> _SOURCE MATERIAL_
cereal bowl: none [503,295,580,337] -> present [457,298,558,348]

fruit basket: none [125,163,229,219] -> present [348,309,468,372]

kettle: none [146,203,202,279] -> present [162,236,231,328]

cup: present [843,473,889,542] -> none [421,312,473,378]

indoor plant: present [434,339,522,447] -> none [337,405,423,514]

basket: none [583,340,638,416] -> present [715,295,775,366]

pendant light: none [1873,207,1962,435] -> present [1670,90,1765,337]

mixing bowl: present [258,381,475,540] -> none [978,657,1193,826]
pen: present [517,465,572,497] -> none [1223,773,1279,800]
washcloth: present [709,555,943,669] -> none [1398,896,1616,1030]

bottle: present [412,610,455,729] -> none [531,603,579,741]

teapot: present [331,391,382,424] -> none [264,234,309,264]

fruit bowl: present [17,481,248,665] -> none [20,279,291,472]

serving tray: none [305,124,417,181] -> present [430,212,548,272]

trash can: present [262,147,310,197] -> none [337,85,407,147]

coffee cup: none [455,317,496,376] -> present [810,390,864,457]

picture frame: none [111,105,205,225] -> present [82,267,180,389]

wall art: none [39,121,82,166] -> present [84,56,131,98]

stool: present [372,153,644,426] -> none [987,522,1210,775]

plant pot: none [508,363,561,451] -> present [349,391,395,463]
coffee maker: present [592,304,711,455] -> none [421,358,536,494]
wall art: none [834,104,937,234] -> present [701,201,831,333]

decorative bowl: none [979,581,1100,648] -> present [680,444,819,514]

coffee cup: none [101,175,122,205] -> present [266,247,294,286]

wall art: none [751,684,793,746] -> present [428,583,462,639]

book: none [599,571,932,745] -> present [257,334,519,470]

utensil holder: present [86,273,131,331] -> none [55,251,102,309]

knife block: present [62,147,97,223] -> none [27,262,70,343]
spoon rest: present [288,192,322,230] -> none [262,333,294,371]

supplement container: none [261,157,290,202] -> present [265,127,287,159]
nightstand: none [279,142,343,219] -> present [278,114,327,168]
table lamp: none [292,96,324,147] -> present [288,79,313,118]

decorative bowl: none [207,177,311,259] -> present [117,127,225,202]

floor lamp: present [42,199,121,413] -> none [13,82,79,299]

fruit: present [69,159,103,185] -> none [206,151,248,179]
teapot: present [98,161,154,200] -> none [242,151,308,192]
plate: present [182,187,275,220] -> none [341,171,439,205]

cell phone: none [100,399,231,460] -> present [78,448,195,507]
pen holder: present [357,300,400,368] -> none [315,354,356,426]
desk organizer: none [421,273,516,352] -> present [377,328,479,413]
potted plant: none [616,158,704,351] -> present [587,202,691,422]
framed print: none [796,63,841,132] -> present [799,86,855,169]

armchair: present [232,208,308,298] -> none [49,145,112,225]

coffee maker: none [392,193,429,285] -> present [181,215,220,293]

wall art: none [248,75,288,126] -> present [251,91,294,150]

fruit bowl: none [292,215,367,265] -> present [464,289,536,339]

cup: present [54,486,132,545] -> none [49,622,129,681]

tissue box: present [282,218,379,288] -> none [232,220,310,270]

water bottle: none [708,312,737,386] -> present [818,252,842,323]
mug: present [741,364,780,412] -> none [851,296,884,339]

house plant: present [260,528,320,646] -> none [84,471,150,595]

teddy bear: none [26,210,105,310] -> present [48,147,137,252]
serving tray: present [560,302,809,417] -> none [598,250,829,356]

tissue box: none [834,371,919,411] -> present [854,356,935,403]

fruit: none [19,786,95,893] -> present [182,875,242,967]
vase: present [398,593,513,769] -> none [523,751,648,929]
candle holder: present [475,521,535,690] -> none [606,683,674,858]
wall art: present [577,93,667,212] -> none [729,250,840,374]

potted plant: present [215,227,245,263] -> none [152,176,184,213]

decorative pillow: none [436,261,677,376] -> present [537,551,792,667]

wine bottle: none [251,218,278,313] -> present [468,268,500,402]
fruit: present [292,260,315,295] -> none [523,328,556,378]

> _WHAT THE TASK REQUIRES_
Once you find the line with "basket: none [583,340,638,416]" in the entries above, output it and each line after it up to and including the line with "fruit bowl: present", and nothing else.

> _TASK ANSWER_
basket: none [583,340,638,416] -> present [715,295,775,366]

pendant light: none [1873,207,1962,435] -> present [1670,90,1765,337]

mixing bowl: present [258,381,475,540] -> none [978,657,1193,826]
pen: present [517,465,572,497] -> none [1223,773,1279,800]
washcloth: present [709,555,943,669] -> none [1398,896,1616,1030]

bottle: present [412,610,455,729] -> none [531,603,579,741]

teapot: present [331,391,382,424] -> none [264,234,309,264]

fruit bowl: present [17,481,248,665] -> none [20,279,291,472]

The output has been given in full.